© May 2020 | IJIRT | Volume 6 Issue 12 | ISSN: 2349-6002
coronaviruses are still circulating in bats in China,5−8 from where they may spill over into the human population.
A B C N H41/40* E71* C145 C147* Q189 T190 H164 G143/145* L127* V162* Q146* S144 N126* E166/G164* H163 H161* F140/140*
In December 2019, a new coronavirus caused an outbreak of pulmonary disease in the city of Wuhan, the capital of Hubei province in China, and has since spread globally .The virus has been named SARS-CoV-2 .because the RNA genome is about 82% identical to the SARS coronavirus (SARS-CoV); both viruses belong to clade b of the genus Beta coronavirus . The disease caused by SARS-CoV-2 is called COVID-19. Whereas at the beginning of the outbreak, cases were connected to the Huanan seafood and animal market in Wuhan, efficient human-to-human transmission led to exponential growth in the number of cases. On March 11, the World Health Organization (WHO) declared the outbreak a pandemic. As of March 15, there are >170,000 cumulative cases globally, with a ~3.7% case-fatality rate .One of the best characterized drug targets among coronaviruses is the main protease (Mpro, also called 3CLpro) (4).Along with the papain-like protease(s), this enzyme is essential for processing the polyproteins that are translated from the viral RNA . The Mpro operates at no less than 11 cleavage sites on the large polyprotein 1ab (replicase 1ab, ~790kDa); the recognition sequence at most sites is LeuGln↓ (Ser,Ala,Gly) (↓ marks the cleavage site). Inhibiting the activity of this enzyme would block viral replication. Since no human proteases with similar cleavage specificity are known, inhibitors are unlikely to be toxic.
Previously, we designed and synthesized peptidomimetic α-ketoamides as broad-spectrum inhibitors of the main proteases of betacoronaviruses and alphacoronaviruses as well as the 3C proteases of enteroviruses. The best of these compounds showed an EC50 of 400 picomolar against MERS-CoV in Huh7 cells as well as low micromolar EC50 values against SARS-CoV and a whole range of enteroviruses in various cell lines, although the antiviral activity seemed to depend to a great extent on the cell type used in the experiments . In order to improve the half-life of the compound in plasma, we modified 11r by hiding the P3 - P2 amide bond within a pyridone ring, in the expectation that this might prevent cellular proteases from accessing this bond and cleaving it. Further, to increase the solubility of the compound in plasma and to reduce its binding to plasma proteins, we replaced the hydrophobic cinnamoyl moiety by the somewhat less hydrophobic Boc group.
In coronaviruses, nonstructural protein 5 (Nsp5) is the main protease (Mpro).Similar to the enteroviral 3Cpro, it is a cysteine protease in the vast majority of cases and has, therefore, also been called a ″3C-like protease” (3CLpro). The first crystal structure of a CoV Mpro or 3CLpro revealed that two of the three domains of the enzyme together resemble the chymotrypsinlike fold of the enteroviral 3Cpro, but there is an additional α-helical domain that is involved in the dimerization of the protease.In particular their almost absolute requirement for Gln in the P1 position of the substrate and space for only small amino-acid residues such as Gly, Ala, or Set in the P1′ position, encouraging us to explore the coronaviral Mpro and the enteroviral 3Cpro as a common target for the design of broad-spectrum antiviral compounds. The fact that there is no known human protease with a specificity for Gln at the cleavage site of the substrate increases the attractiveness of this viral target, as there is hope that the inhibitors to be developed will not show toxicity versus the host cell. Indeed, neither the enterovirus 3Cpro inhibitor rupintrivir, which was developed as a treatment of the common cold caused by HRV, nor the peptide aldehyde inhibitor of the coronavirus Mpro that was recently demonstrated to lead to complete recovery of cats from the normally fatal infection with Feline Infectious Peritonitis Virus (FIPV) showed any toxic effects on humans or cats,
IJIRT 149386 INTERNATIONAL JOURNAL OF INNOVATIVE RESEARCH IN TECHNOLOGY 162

• **TASK INSTRUCTIONS**
Pick every line of the data that includes the string "IJIRT".

• **ANSWER SECTION**
© May 2020 | IJIRT | Volume 6 Issue 12 | ISSN: 2349-6002
IJIRT 149386 INTERNATIONAL JOURNAL OF INNOVATIVE RESEARCH IN TECHNOLOGY 162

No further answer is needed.